Walking into town, William called up friends, who promptly arrived with guns and announced they were planning a bank job. William wanted in.
Over his next months on the run, William went on the most spectacular bank-robbing spree of his career. With his contacts from the growing Red Commando, he got intelligence on stashes, firearms to go in blasting, and outlaws to back him up. Among them was another seasoned commando stickup artist called José “Zé Bigode” Saldanha, or Joe Mustache. (He wore a handlebar mustache.)
“We would go in and shout, ‘This is the Red Commando, get down!’” remembers William, joy shining through his eyes. “Then we would shoot down photos of politicians and throw firebombs at police.”
Following the fusion with the guerrillas, the Red Commando claimed its robberies made a political statement. Brazilian journalist Carlos Amorim writes how they expressed themselves in their newfound revolutionary terms: “The vocabulary of crime found new words. Robberies were ‘expropriations,’ or ‘taking back.’ A gang became a ‘collective,’ and was baptized with a name like ‘liberation group.’”1
William made—or expropriated—a lot of money in these robberies. But now seeing himself as a resistance fighter, he didn’t keep the money for himself, instead spreading it through the Red Commando’s web. Some cash went back into prisons to support comrades behind bars. This set a tradition in the commando that carries on today. Those on the outside pay the hoods in jail, providing members with a kind of insurance scheme.
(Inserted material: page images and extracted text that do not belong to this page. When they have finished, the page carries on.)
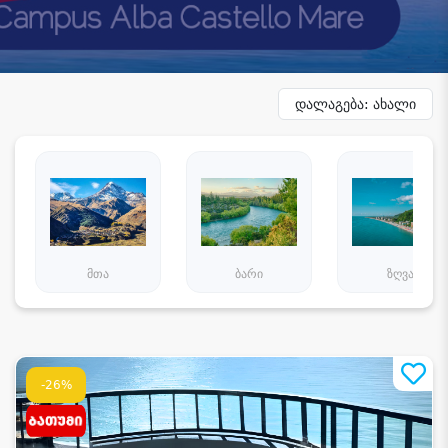
დალაგება: ახალი
მთა
ბარი
ზღვა
-26%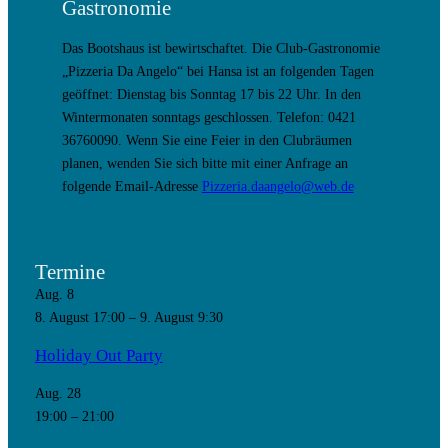
Gastronomie
Das Bootshaus ist bewirtschaftet. Die Club-Gastronomie
„Pizzeria Da Angelo“ bei Hansa ist an folgenden Tagen
geöffnet: Dienstag bis Sonntag 17 bis 22 Uhr. In den
Wintermonaten sonntags geschlossen. Telefon: 0421
36760090. Wenn Sie eine Feier in den Clubräumen
planen, wenden Sie sich bitte mit einer Anfrage an
folgende Email-Adresse
Pizzeria.daangelo@web.de
Termine
Aug.
8
8. August 17:00
–
9. August 9:30
Holiday Out Party
Aug.
28
19:00
–
21:00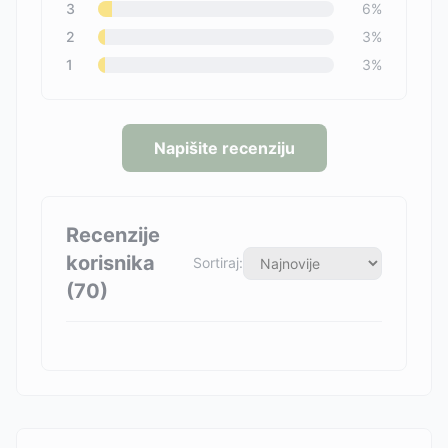
3
6
%
2
3
%
1
3
%
Napišite recenziju
Recenzije
korisnika
Sortiraj:
(
70
)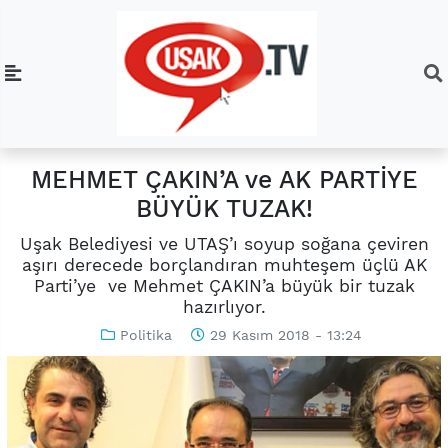
MEHMET ÇAKIN’A ve AK PARTİYE
BÜYÜK TUZAK!
Uşak Belediyesi ve UTAŞ’ı soyup soğana çeviren
aşırı derecede borçlandıran muhteşem üçlü AK
Parti’ye ve Mehmet ÇAKIN’a büyük bir tuzak
hazırlıyor.
Politika
29 Kasım 2018 - 13:24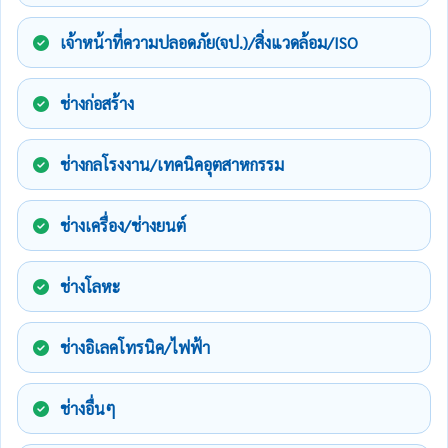
เจ้าหน้าที่ความปลอดภัย(จป.)/สิ่งแวดล้อม/ISO
ช่างก่อสร้าง
ช่างกลโรงงาน/เทคนิคอุตสาหกรรม
ช่างเครื่อง/ช่างยนต์
ช่างโลหะ
ช่างอิเลคโทรนิค/ไฟฟ้า
ช่างอื่นๆ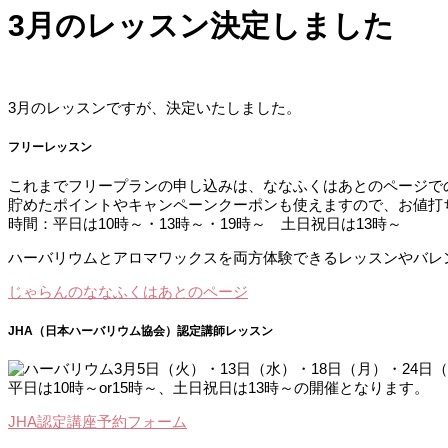
3月のレッスン決定しました
3月のレッスンですが、決定いたしました。
フリーレッスン
これまでフリープランの申し込みは、ななふくはあとのページで
貯めたポイントやキャンペーンクーポンも使えますので、お値打
時間：平日は10時～・13時～・19時～ 土日祝日は13時～
ハーバリウムとアロマワックスを両方体験できるレッスンやバレ
じゃらんのななふくはあとのページ
JHA（日本ハーバリウム協会）認定講師レッスン
3月5日（火）・13日（水）・18日（月）・24日
平日は10時～or15時～、土日祝日は13時～の開催となります。
JHA認定講座予約フォーム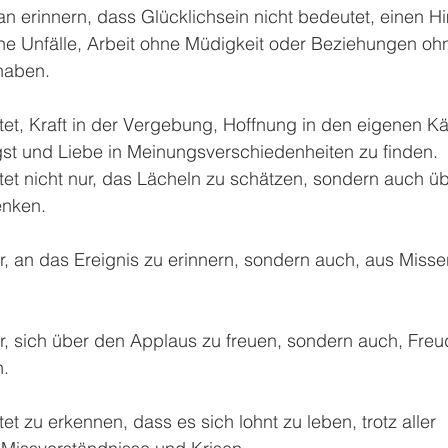
an erinnern, dass Glücklichsein nicht bedeutet, einen 
ne Unfälle, Arbeit ohne Müdigkeit oder Beziehungen oh
haben.
tet, Kraft in der Vergebung, Hoffnung in den eigenen K
gst und Liebe in Meinungsverschiedenheiten zu finden.
et nicht nur, das Lächeln zu schätzen, sondern auch üb
enken.
r, an das Ereignis zu erinnern, sondern auch, aus Misse
r, sich über den Applaus zu freuen, sondern auch, Freu
n.
t zu erkennen, dass es sich lohnt zu leben, trotz aller 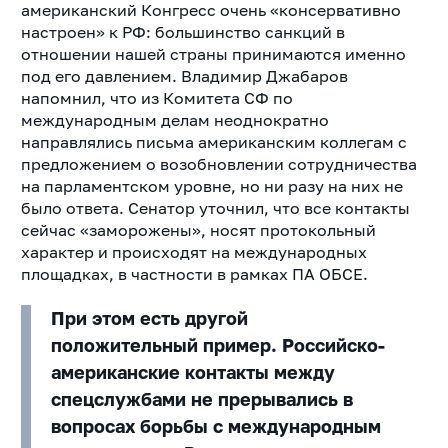
американский Конгресс очень «консервативно
настроен» к РФ: большинство санкций в
отношении нашей страны принимаются именно
под его давлением. Владимир Джабаров
напомнил, что из Комитета СФ по
международным делам неоднократно
направлялись письма американским коллегам с
предложением о возобновлении сотрудничества
на парламентском уровне, но ни разу на них не
было ответа. Сенатор уточнил, что все контакты
сейчас «заморожены», носят протокольный
характер и происходят на международных
площадках, в частности в рамках ПА ОБСЕ.
При этом есть другой
положительный пример. Российско-
американские контакты между
спецслужбами не прерывались в
вопросах борьбы с международным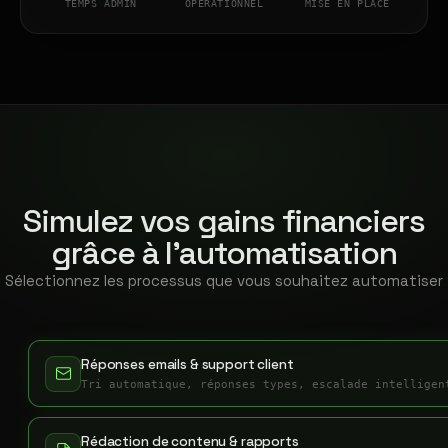
TEMPS ADMIN
OPÉRATIONNEL
MISE EN PLACE
Simulez vos gains financiers
grâce à l'automatisation
Sélectionnez les processus que vous souhaitez automatiser
Réponses emails & support client
Tri automatique, réponses types, escalade intelligen
Rédaction de contenu & rapports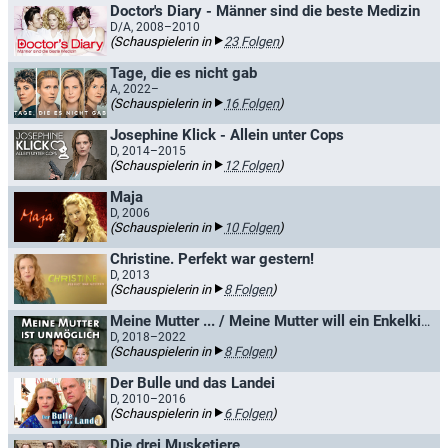
Doctor's Diary - Männer sind die beste Medizin
D/A, 2008–2010
(Schauspielerin in
23 Folgen
)
Tage, die es nicht gab
A, 2022–
(Schauspielerin in
16 Folgen
)
Josephine Klick - Allein unter Cops
D, 2014–2015
(Schauspielerin in
12 Folgen
)
Maja
D, 2006
(Schauspielerin in
10 Folgen
)
Christine. Perfekt war gestern!
D, 2013
(Schauspielerin in
8 Folgen
)
Meine Mutter ... / Meine Mutter will ein Enkelkind
D, 2018–2022
(Schauspielerin in
8 Folgen
)
Der Bulle und das Landei
D, 2010–2016
(Schauspielerin in
6 Folgen
)
Die drei Musketiere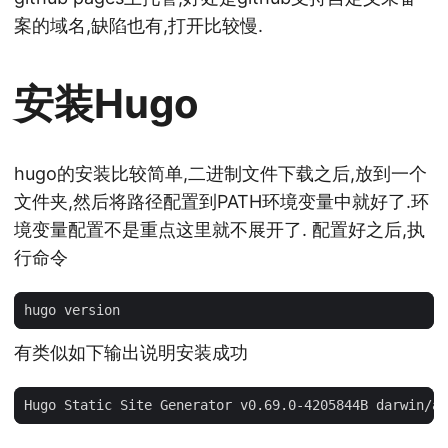
案的域名,缺陷也有,打开比较慢.
安装Hugo
hugo的安装比较简单,二进制文件下载之后,放到一个
文件夹,然后将路径配置到PATH环境变量中就好了.环
境变量配置不是重点这里就不展开了. 配置好之后,执
行命令
有类似如下输出说明安装成功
They also gave money to a guerrilla group that had been involved in the formation of the Red Commando, William says. Despite the amnesty law, some guerrillas still operated until the dictatorship ended. William complains a lot of money disappeared into the hands of guerilla leaders who later became politicians.
“Who knows what they did with the money?” William sighs lightly, his anger seeming to
have dissipated over the decades.
William also turned his loot into charity. He took to ground in favelas in northern Rio such as one called Serrinha, where he had prison buddies. It was a good place to evade the police, getting lost in the labyrinth of alleys. In his newfound neighborhood, William bought concrete to pave the street and paid for the sewage system. This began the tradition of the commando financing community schemes—or buying the support of residents not to snitch.
While criminals had given handouts in the slums before, the commando was novel in its sprawling network and sense of mission. The Reds’ spectacular bank robberies made front pages, adding to their mystique. Young hoods lined up to join.
As membership mushroomed, Red Commando leaders decided they had to teach the young gunslingers the values they had learned on the prison island. So they wrote a pamphlet with twelve points and passed it round. Police later found a copy from a captured bank robber and nicknamed it “The Manual of the Good Bandit.”2
The journalist Amorim points out that it was in a similar format to a pamphlet used by a guerrilla cell whose members had been involved in the commando. But in many ways, the manual is apolitical. Some of its commandments try to instill limits on violence. Number five is to “Respect woman, children and the vulnerable.”
Others are tips on how to be an effective criminal, such as number three, which says to “Always have a gun that is clean and with bullets.”